Only love can save them…

Wren O’Hara is waiting for the day she succumbs to mental illness like her mother. When she is attacked by a psychotic client at work, and saved by what must be an angel, she fears the time for insanity has come.

Little does she know, her savior is an immortal warrior druid named Riagan Tenman, and that he will challenge everything she ever thought she knew about reality.

Now Wren must decide if the fantasy unfolding before her is true, or if she has finally lost her mind.

Goodreads / Amazon / Barnes & Noble / iBooks / Kobo

Guest Post by Laire McKinney:

Best and Worst Things About Being a Writer, and Ten Things I Wish Every Aspiring Writer Knew

The best things about being a writer are seeing my name in print, fulfilling a childhood fantasy, and letting my mind run wild, knowing it will only make a story better.

The worst things about being a writer are the slow pace of publishing, the uncertainty of any outcome, and the at-times debilitating self-doubt.

Ten Things I Wish Every Aspiring Writer Knew:

1. Your first attempt at a novel will not likely be the one. (There are always exceptions, but I know several authors who did not snag the publishing contract until book #2…or #3…or #4…). As for me, I was offered a contract on the second full-length novel I wrote, but that was already two years into the writing experience. One year was spent writing the novel that will never been seen. The second year was writing the one that got published. It is not a quick-turnaround business so reevaluate if that’s what you seek.

2. Community matters. I am as introverted and socially-awkward as they come, but I do venture out to writers’ groups and conferences, and am active on online forums. Having a peer group is essential to survival. I use them to bounce off plot ideas, to beta read, to cheer me on when I’ve been given good news, to cheer me up when I’ve been given bad news.

3. And there is a lot of bad news, so thicken that skin. Rejections. Rejections. Rejections. Then if you do land the contract and sail your way (via tumultuous seas) to the published novel, then there are the reviews—hopefully good, sometimes bad, occasionally downright mean. Then, if you’re one of the few, you’ll sell a lot of copies and make a lot of money. Most of us are somewhere in the middle, and this can vary month to month. Sometimes you might very well find yourself at the bottom and that sucks but it’s reality.

4. Do not be competitive with your peers. My writer friends have been some of the most supportive and encouraging and non-competitive people I could hope to know. A perfect example: I was at a workshop and the speaker wanted those in attendance to create a story together. Her disclaimer: do not worry that someone will steal the idea you’ve thrown out. Even if they started with that idea, their story will be vastly different from yours. Not to say there isn’t plagiarism and piracy, but among the writers you choose to call friends, be supportive and encouraging. You’ll appreciate that when it’s reflected back to you.

- _Data to examine_
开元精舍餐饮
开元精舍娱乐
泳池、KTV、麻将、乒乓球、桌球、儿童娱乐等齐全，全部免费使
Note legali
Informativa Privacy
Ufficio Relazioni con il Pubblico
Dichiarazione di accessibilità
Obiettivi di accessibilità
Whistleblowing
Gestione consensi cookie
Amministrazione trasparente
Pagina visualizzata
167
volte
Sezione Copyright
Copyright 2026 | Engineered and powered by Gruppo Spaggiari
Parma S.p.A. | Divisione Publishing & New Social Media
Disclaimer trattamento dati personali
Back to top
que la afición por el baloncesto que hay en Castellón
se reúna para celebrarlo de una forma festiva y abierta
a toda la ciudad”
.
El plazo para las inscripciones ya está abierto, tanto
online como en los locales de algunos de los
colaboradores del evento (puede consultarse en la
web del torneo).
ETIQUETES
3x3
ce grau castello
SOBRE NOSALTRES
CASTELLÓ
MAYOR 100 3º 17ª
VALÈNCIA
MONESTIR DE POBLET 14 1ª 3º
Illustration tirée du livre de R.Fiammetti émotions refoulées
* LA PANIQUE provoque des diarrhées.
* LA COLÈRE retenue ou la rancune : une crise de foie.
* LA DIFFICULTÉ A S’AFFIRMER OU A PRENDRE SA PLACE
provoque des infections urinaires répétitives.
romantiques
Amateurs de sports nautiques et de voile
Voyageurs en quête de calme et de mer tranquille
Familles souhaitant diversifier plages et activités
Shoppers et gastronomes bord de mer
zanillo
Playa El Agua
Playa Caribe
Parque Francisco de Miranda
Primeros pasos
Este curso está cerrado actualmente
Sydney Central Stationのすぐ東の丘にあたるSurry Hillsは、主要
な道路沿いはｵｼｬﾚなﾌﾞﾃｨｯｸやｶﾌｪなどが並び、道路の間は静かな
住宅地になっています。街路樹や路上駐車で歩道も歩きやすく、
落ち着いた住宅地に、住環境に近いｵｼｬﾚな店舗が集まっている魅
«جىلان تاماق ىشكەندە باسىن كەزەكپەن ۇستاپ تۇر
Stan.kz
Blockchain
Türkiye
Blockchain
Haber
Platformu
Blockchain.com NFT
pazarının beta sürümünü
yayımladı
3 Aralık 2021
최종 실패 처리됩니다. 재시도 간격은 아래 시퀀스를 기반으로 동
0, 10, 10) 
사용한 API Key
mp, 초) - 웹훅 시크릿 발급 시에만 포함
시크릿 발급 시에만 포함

...

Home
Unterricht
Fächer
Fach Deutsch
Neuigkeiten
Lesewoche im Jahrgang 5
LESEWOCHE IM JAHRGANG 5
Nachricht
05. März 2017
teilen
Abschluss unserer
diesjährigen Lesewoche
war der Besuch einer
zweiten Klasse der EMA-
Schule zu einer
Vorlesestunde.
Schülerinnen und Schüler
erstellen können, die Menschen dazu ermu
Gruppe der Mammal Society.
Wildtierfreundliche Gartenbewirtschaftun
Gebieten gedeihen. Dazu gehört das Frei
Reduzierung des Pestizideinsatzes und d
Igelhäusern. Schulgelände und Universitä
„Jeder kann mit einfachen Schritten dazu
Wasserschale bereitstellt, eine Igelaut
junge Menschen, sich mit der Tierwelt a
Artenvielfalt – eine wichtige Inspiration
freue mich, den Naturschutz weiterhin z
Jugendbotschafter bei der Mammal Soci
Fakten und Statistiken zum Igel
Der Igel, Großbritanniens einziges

--

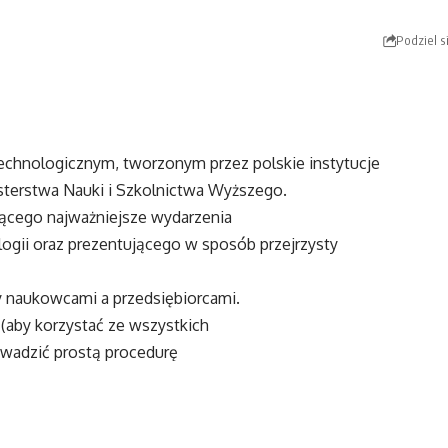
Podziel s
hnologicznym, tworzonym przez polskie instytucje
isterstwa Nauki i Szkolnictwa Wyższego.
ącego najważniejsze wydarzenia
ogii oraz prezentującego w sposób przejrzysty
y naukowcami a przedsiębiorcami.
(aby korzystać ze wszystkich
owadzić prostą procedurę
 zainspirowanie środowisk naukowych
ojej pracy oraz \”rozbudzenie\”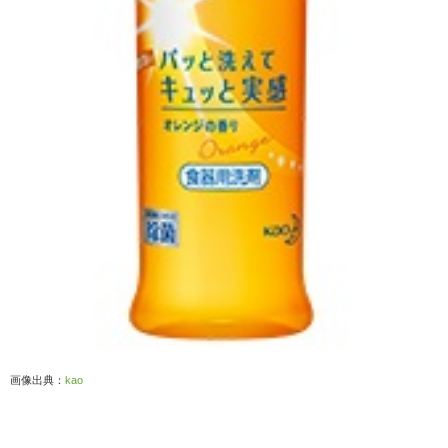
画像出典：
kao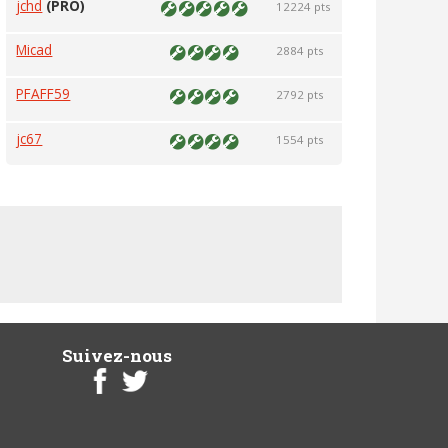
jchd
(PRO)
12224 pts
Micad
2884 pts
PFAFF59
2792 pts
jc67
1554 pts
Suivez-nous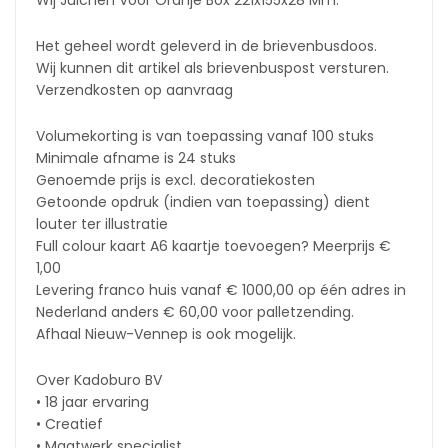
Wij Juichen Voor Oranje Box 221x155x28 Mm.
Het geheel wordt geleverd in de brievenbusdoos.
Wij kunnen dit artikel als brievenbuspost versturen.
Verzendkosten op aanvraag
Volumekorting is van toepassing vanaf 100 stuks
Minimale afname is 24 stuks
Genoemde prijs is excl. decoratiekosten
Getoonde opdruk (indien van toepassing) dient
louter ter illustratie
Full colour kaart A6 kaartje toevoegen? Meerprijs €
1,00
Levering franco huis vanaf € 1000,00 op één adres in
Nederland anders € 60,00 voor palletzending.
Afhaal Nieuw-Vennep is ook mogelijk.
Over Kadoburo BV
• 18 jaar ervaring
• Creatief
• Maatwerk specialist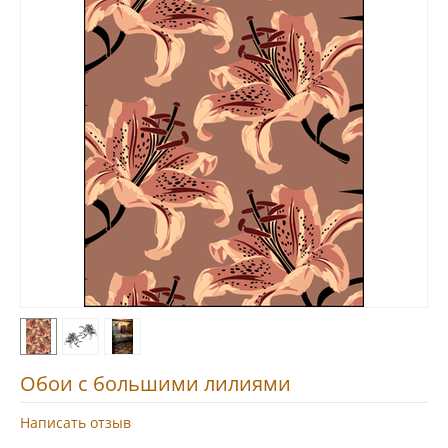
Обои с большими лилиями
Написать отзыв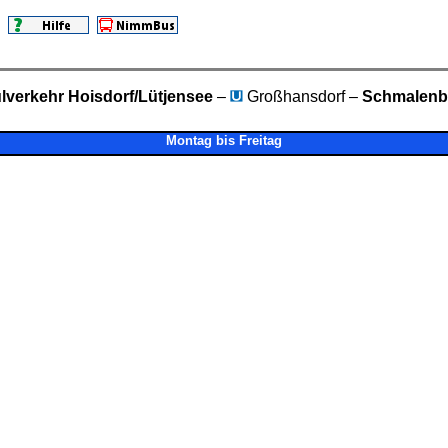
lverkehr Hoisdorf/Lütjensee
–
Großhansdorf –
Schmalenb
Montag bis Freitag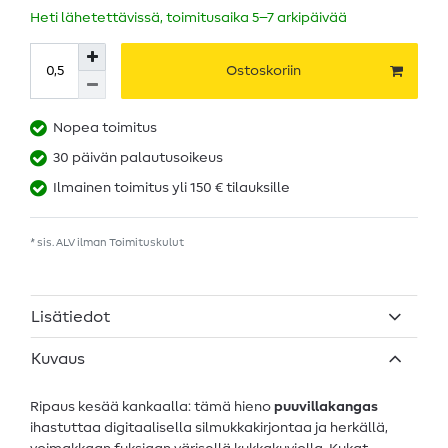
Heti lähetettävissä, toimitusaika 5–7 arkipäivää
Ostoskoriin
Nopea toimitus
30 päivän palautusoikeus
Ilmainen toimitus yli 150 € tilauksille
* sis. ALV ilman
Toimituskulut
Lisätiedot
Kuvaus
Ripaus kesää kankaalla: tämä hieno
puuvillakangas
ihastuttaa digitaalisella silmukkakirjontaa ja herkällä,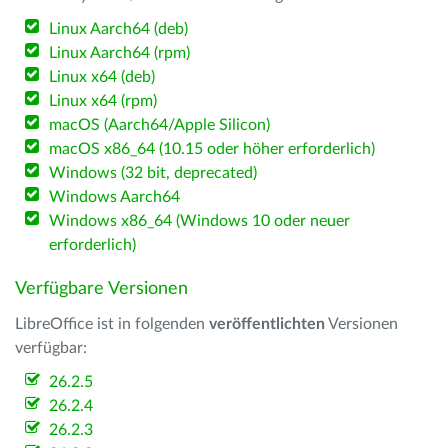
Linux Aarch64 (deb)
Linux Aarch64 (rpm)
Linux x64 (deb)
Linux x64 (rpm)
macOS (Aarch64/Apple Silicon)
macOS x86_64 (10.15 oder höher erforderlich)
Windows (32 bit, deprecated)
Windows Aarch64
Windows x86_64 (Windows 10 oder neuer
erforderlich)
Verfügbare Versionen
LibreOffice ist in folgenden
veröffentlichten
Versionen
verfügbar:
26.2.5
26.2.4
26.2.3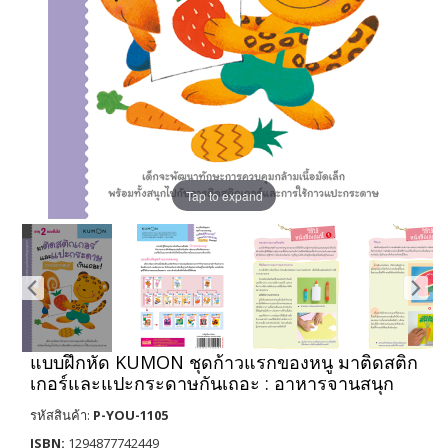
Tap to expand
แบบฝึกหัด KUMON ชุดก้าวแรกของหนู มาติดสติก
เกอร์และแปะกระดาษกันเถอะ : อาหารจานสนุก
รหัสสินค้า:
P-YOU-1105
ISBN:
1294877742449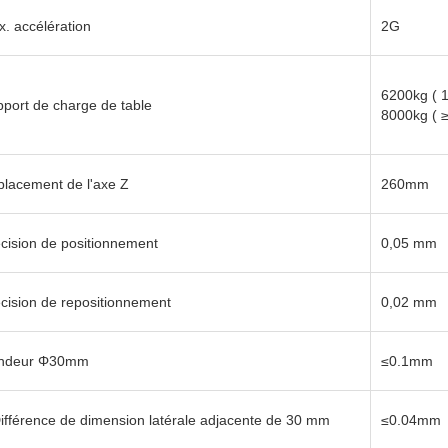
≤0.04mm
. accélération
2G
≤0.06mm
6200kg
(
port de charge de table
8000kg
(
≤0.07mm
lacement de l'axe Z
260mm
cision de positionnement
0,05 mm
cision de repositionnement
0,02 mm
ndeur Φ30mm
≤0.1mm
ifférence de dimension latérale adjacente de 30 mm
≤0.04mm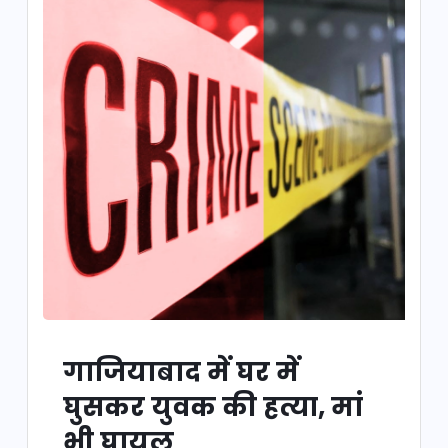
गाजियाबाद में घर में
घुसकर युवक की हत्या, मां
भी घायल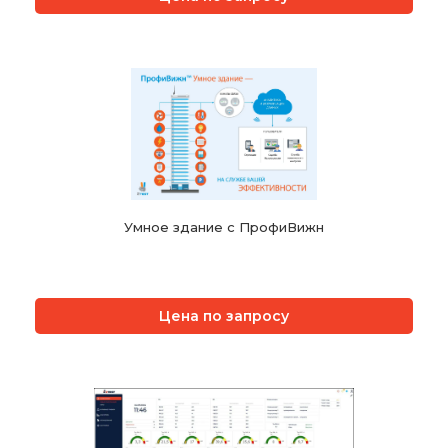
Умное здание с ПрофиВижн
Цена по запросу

- _Tasks and exercises_
(1) List the things the writing-advice excerpt names as the worst parts of being a writer.
(2) Pick up the writing-advice excerpt right after its final sentence and keep writing.

- _Written responses_
(1)
- The slow pace of publishing
- The uncertainty of any outcome
- The at-times debilitating self-doubt

(2)
5. Be fearless. There is something to be said for writing for the masses. Agents and publishers know what’s trending, what has sold in the past, what is expected to sale in the future. But there is always the break-out novel that’s just different. In a cookie-cutter world, be a free-styling carver and you’ll land on your mark. (I hope that last statement makes sense!)

6. Enjoy the writing. I know from personal experience if I get bogged down in the business of writing (which you must learn), then I lose the creativity. It’s a balance. You can’t have one without the other, and if you no longer find you enjoy it, take a step back and write something for your pleasure only. There is a chance it might very well be your best yet.

7. You will have to spend money marketing, even if you have a publishing contract with a big agency. You need a website, social media, head shot, etc. It helps to join one or more organizations. I’m a member of Romance Writers of America (an excellent place to begin), as well as Women’s Fiction Writers. If you write YA, there is Society of Children’s Book Writers and Illustrators.

8. If you want to write a genre but are embarrassed or afraid of how it’ll impact your day job or your image, use a pen name. It’s all good, but it’s best to decide that before you get published. If you want to write erotica, it’ll be hard to turn around and write YA under the same name. Not impossible, but tricky.

9. Understand there will be times when the words do not flow, the mind will not concentrate, and the writing timeline falls by the wayside. This happens to me all the time. I have three children, a dog, a hubs, a job, and sometimes it’s just not happening. What do I do? I don’t stress about it. It could be a day, a week, sometimes a month. That recharging period will help you come back renewed.

10. Writers are often introverts. I know I am, and I love to live in my head, to watch tv alone. I love to be in my house when it’s as quiet as an early morning in snowy December. But living your life is essential to good writing. We need experiences to draw from, ideas that simmer and stew and eventually become plot…we need to live life so we can retreat and create.

If you’ve already stepped onto the writerly path, what suggestions would you give to a new writer?

Many thanks for hosting me today. Cheers, Laire.

 

Author Bio:

Laire McKinney is the author of contemporary and fantasy women’s fiction. She believes in a hard-earned happily-ever-after, with nothing more satisfying than passionate kisses and sexy love scenes, endearing characters and complex conflict. When not writing, she can be found traipsing among the wildflowers, reading under a willow tree, or gazing at the moon while pondering the meaning of it all. She lives in Virginia with her family and beloved rescue pup, Lila da Bean.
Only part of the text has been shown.